**Material shown:**
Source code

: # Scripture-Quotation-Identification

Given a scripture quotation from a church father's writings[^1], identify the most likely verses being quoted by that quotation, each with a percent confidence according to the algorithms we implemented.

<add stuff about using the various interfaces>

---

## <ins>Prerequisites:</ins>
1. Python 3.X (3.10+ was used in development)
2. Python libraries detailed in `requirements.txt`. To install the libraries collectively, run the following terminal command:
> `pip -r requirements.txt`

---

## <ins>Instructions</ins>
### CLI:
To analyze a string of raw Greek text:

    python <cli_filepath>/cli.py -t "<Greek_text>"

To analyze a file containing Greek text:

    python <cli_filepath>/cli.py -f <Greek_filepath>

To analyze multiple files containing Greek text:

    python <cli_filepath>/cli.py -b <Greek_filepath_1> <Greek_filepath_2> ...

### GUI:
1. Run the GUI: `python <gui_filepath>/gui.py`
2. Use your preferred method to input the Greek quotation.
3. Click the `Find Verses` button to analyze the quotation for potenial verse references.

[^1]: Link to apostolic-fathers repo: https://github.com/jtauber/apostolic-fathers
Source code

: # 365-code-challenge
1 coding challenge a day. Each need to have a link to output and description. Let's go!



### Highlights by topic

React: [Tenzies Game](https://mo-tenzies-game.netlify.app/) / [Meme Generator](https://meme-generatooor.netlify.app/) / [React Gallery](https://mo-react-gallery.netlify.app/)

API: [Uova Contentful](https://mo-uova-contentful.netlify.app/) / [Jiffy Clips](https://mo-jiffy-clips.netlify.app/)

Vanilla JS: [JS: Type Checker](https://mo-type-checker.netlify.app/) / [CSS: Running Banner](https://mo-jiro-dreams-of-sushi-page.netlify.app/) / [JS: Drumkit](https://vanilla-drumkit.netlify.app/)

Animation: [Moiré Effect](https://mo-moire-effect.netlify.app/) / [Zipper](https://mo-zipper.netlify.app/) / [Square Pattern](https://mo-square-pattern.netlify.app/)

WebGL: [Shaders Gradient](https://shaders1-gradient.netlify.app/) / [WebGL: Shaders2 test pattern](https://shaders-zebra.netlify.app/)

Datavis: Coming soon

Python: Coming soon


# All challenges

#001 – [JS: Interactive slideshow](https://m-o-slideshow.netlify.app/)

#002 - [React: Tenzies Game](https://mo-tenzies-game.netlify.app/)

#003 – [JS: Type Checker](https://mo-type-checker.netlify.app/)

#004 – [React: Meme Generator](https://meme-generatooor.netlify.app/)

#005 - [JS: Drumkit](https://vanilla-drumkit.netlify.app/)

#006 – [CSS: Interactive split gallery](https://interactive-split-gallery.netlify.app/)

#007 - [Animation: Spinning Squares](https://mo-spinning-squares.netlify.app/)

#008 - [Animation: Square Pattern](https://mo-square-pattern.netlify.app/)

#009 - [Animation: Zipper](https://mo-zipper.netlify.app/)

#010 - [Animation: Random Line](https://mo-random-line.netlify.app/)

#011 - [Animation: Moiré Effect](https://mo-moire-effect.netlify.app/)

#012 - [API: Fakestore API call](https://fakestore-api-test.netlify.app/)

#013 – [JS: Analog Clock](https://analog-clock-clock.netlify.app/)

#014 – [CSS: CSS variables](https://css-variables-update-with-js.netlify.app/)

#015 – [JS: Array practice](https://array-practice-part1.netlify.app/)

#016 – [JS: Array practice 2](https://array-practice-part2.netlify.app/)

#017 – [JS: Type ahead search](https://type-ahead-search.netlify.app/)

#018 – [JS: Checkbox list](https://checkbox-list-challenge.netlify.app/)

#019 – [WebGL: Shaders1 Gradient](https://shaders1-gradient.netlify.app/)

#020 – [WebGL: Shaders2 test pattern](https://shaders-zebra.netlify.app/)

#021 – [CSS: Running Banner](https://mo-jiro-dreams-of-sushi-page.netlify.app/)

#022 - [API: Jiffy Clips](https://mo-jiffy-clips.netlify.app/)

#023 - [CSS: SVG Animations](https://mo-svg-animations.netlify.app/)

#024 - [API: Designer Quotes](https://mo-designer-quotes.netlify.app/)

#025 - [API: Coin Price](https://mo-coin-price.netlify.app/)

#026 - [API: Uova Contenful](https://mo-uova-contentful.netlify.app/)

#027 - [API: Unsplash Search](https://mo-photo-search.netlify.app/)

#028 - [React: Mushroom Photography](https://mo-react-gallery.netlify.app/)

**Exercise prompt:** In the data above, which lines lie between the line with "#024 - [API: Designer" and the line with "#027 - [API: Unsplash", inclusive? Print those lines exactly and nothing else.

**Result:**
#024 - [API: Designer Quotes](https://mo-designer-quotes.netlify.app/)

#025 - [API: Coin Price](https://mo-coin-price.netlify.app/)

#026 - [API: Uova Contenful](https://mo-uova-contentful.netlify.app/)

#027 - [API: Unsplash Search](https://mo-photo-search.netlify.app/)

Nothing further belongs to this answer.